Page extract:

▬▬▬▬▬▬

Chief ventilation engineer bourcier
Minetek will present to the North American Conference on Mining ventilation

A new Australian mining ventilation innovation gains a global audience this month when Minetek Chief Engineer Remy Bourcier addresses delegates at the North American Mine Ventilation Symposium (NAMVS) 2019 in Montreal, Canada.

Scheduled on day two of the NAMVS2019 , Mr Bourcier’s paper on Minetek’s New Secondary Mine Vent Fan Design is highly anticipated – largely because of the significant power bill savings, heightened workplace safety and adherence to compliance gained during in situ tests at Australian mines.

As Mr Bourcier explains, the main reason Minetek’s Secondary Mine Ventilation solution garners so much attention is because nobody has ever actually identified this aspect of underground mining as something that is able to be impacted in such a positive way.

“It is safe to say there was a level of incumbency in attitude towards secondary mine ventilation, without the thinking that a new and different fan development could bring much better worker safety conditions as well as a huge 50% OPEX savings,” said Mr Bourcier.

“My paper is all about explaining to the major players in underground mine operations just how easy this is to do and also to quantify the returns for them.

▬▬▬▬▬▬

Extracted records
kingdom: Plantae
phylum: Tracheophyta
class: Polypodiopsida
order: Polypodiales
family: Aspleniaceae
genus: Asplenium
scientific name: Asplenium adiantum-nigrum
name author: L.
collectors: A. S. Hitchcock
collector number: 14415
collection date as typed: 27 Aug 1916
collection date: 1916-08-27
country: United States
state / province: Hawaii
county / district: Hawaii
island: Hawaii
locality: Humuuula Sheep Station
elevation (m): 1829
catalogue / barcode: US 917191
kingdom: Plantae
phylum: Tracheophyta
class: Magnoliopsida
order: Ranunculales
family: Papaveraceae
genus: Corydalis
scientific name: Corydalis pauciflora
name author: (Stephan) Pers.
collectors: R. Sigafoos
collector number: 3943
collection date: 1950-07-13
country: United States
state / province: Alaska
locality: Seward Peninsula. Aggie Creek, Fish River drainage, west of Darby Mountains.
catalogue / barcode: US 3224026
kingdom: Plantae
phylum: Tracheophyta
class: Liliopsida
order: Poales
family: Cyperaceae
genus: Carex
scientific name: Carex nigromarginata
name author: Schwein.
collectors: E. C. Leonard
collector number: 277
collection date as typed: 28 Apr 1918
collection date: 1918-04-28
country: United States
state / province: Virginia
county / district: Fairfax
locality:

▬▬▬▬▬▬

Written problem A:
Lay out every museum catalog row as a JSON list of strings, with one string per line and blank lines omitted.
Written problem B:
Proceed with the mining ventilation article, beginning after its final sentence.
The mining ventilation article and the museum catalog rows come from unrelated sources.

Written reply A:
[
  "kingdom: Plantae",
  "phylum: Tracheophyta",
  "class: Polypodiopsida",
  "order: Polypodiales",
  "family: Aspleniaceae",
  "genus: Asplenium",
  "scientific name: Asplenium adiantum-nigrum",
  "name author: L.",
  "collectors: A. S. Hitchcock",
  "collector number: 14415",
  "collection date as typed: 27 Aug 1916",
  "collection date: 1916-08-27",
  "country: United States",
  "state / province: Hawaii",
  "county / district: Hawaii",
  "island: Hawaii",
  "locality: Humuuula Sheep Station",
  "elevation (m): 1829",
  "catalogue / barcode: US 917191",
  "kingdom: Plantae",
  "phylum: Tracheophyta",
  "class: Magnoliopsida",
  "order: Ranunculales",
  "family: Papaveraceae",
  "genus: Corydalis",
  "scientific name: Corydalis pauciflora",
  "name author: (Stephan) Pers.",
  "collectors: R. Sigafoos",
  "collector number: 3943",
  "collection date: 1950-07-13",
  "country: United States",
  "state / province: Alaska",
  "locality: Seward Peninsula. Aggie Creek, Fish River drainage, west of Darby Mountains.",
  "catalogue / barcode: US 3224026",
  "kingdom: Plantae",
  "phylum: Tracheophyta",
  "class: Liliopsida",
  "order: Poales",
  "family: Cyperaceae",
  "genus: Carex",
  "scientific name: Carex nigromarginata",
  "name author: Schwein.",
  "collectors: E. C. Leonard",
  "collector number: 277",
  "collection date as typed: 28 Apr 1918",
  "collection date: 1918-04-28",
  "country: United States",
  "state / province: Virginia",
  "county / district: Fairfax",
  "locality:"
]

Written reply B:
“Ultimately, this customised solution ensures industry compliance at all levels.”

Essentially, Mr Bourcier’s paper will educate delegates on how high output axial flow fans combined with control and sensors deliver what is being recognised as a real hands-free system to raise the quality of ventilation delivery in underground mines

My paper will put into perspective how this performance-on-demand solution vastly reduced energy costs, improves air quantity at the face, provides top control, automatically senses and tracks to adjust to real-time demand, removes blast dust, reduces noise – all with high-level industry compliance.

“This is a generation leap from the high-maintenance variable speed drives which until now had provided some level of control to the air flow in secondary ventilation systems.

“Various studies point out that between 42%- 49% of a mine’s energy costs are consumed by mine ventilation, with the figure of about 27% attributed to the cost of secondary ventilation alone.

“It is expected this technology will save millions of dollars a year to the average mine.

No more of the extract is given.